W Kabulu, stolicy Afganistanu, uczniowie mają wakacje w czasie zimowych miesięcy. Podyktowane jest to względami praktycznymi - szkoły, nawet te najdroższe, nie mają centralnego ogrzewania. W Kabulu jest chłodniej niż w innych prowincjach, dlatego i zimy są mroźniejsze. 

8. 


Na terenie wielu szkół (zwłaszcza prywatnych) działają szkolne sklepiki. Uczniowie mogą w nich kupić przybory szkolne, słodycze, napoje, a nawet frytki. Czasem dziecko zgłasza bardziej naiwnej nauczycielce, że właśnie skończył mu się zeszyt, lub wypisał długopis - gdy otrzymuje pozwolenie na skoczenie do sklepiku, zamiast z długopisem wraca z paczką ciastek. 

9. 


W Afgańskich szkołach obchodzi się hucznie Dzień Nauczyciela.
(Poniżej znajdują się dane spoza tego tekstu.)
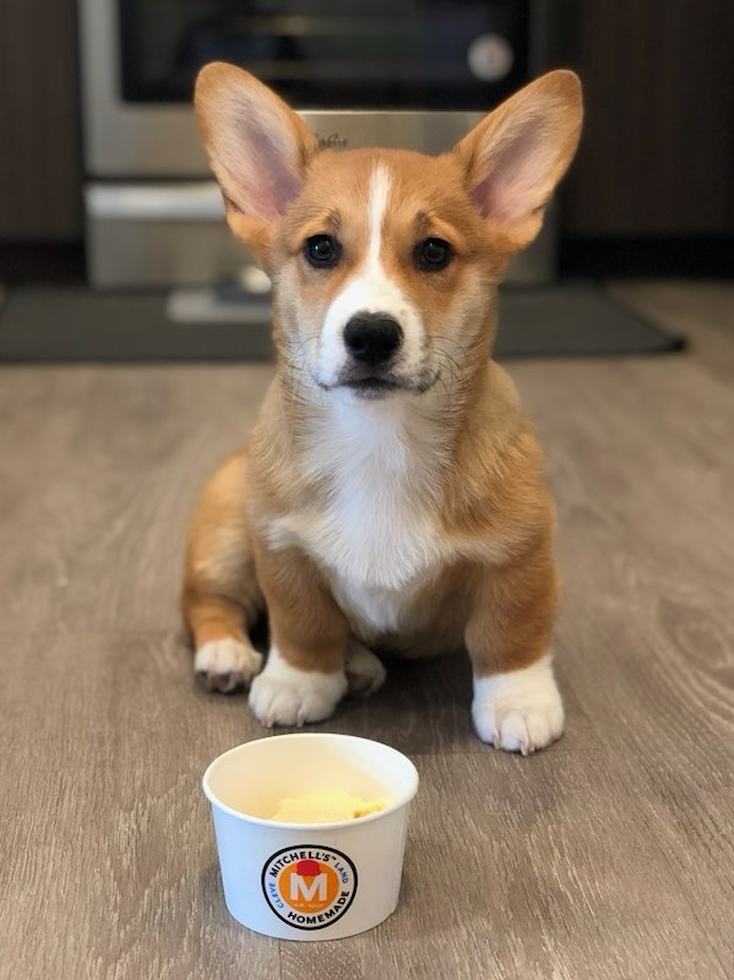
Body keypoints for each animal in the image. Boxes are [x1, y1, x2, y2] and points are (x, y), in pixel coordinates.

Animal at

Organizowane są programy artystyczne, nauczyciele dostają mnóstwo upominków od uczniów. Nikt nie zawraca sobie głowy niepraktycznymi kwiatami: lepszymi prezentami są artykuły piśmiennicze, kubki, słodycze, a nawet ubrania. Uczniowie w ten dzień zamiast lekcji mają imprezę składkową z niezdrowymi przekąskami i napojami gazowanymi ;)

10. 


Choć w szkołach państwowych zatrudniani są nauczyciele po studiach, w szkołach prywatnych nauczycielem może zostać każdy (nawet student), kto zda test i zgodzi się na niewielką stawkę. Wiedza jest w Afganistanie bardzo ceniona, ale ci, którzy ją niosą, już niekoniecznie. Nauczyciele otrzymują niewielkie pensje, za które nie da się samodzielnie przetrwać. 



afgańskie-dzieci



Powyższą listę opisałam na podstawie własnych doświadczeń, z czasów gdy mieszkałam i pracowałam w Afganistanie. Czy kiedykolwiek ten kraj będzie jeszcze wyglądał tak, jak go zapamiętałam, a może szykują się olbrzymie zmiany? - tego na razie nikt nie jest w stanie przewidzieć. Ja mogę tylko mieć nadzieję, że edukacja, tak ważna dla Afgańczyków, będzie nadal stawiana na pierwszym miejscu. I że jak najwięcej dzieci będzie miało szansę, na normalne dzieciństwo.